JehovahsWitness wrote:
QUESTION: Should the Sabbath breaker have been executed for picking sticks?
♦ANSWER
Yes, absolutely because he was rightly found guilty of the premeditated breaking of a law that carried the death penalty .
I think you're arguing in a circle here: the law stating he should have been executed is morally justified because that law said he should be executed? To make your case you need to argue how killing a man merely for gathering sticks is morally justified.
If someone doesn't want to respect the law of the land where they live, they are free to leave but living within a nation's territories implies unspoken agreement to comply with the laws of that country or face the consequences.
In that case the Jehovah's Witnesses sent to the concentration camps in Hitler's Germany were getting what they deserved. As you argue, they were to obey the law of the land. They had an unspoken agreement to comply with the Nazi laws or face the consequences.
Got-Cha!
Given how easy the law to refrain from working on a sabbath was, justification should be demanded from the criminal as to why he broke the law, not the other way round.
Gathering sticks can easily be justified. Like I pointed out in the OP, the man murdered by Moses may have been gathering the sticks to build a fire to feed himself and his family or keep them warm. People need food and warmth on all days of the week.
We do not know the surrounding circumstances but we can reasonably suppose he was fully aware of the law.
It's very possible this unfortunate victim of Jehovah was not fully aware of the idiotic law that work on the Sabbath was prohibited. One possibility is that he had dementia or some other cognitive disability and that disability kept him from understanding the law. Another possibility is that he did not know what was meant by "work." The law doesn't spell out what constitutes work.
Common sense dictates he observed that those around him collected twice the needed amount the day before and would have at the very least explained...
LOL--if you want to argue common sense, then how can you see any sense in a law that prohibits people from doing what they need to do?
At any rate, people are imperfect and often "miss the boat" waiting too long to do something.

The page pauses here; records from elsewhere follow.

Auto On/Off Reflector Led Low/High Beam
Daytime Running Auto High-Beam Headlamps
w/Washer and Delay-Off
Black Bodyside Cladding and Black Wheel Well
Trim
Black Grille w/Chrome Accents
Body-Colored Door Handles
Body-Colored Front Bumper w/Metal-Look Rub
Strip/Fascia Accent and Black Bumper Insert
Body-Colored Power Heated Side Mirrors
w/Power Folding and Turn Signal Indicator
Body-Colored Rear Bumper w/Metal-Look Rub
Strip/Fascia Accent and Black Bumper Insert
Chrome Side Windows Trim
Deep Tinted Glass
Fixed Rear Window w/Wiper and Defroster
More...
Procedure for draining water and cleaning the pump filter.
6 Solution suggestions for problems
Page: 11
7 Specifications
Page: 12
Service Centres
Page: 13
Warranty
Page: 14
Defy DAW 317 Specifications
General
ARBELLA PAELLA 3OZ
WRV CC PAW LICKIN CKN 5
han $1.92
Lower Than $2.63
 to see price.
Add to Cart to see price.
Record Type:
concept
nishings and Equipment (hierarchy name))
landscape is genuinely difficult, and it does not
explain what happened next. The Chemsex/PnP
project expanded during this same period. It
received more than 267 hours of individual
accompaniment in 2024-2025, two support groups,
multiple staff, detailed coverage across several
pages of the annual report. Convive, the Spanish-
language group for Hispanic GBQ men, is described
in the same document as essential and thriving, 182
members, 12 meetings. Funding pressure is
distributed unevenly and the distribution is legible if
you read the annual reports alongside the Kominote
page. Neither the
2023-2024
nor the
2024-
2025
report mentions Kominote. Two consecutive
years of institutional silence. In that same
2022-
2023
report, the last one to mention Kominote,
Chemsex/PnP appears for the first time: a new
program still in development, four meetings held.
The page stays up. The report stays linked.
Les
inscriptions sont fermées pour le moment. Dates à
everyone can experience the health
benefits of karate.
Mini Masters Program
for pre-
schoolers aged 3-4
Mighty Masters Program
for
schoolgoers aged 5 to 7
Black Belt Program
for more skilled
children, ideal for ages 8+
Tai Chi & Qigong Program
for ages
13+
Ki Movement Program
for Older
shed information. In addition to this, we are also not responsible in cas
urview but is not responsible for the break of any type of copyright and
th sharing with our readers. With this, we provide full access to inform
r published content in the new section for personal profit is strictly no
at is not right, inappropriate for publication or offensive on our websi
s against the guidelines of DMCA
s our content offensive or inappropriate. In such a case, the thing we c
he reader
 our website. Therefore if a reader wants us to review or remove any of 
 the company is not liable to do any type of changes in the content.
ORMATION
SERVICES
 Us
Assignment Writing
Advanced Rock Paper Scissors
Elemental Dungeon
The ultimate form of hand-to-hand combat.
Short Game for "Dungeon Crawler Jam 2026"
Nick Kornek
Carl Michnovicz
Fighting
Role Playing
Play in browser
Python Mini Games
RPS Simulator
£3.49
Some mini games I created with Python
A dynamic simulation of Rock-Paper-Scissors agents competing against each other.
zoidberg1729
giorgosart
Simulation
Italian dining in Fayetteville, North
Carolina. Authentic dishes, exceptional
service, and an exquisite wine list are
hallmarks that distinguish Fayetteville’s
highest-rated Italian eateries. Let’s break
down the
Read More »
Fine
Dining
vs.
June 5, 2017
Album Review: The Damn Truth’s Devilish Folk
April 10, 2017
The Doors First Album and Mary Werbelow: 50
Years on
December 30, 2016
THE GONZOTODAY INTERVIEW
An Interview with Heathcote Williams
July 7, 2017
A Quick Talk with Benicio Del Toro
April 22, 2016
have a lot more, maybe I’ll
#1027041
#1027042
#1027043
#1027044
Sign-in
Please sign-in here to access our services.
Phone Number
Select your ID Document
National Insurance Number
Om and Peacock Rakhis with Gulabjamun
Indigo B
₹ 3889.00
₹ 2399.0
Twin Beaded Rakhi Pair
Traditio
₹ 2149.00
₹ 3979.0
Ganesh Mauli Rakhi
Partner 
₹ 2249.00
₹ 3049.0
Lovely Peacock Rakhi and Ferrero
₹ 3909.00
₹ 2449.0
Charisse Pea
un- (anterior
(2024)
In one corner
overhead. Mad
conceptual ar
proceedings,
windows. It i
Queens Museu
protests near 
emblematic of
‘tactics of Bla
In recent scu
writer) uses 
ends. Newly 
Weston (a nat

I'm sure you have missed a deadline some time in your life. So why fault this man for making a common human mistake?
It seems fair to say it was therefore a deliberate act of rebellion. You don't just accidently start collecting sticks... like you're just walking along, minding your own businesses and oops you trip and suddenly, through no fault of your own and against your will, start collecting sticks... that's ludicrous. If he was caught breaking the Sabbath, he did so willfully. His motivation was his own but it seems reasonable to believe it was a manifestation of at the very least a meprise for the law and perhaps the nation.
Can you really blame anybody for rebelling against a god so stupid that that god demands no work on Saturday? If the man was rebelling, it cost him his life, and unlike you I can see the tragedy in his being murdered.
In any case, he that breaks the law must pay the price. We don't usually call such people "victims" the word is ... "criminal"
If the man in Numbers 15 was your father, brother, or son, would you be so quick to deem him a criminal and bash his head in with rocks?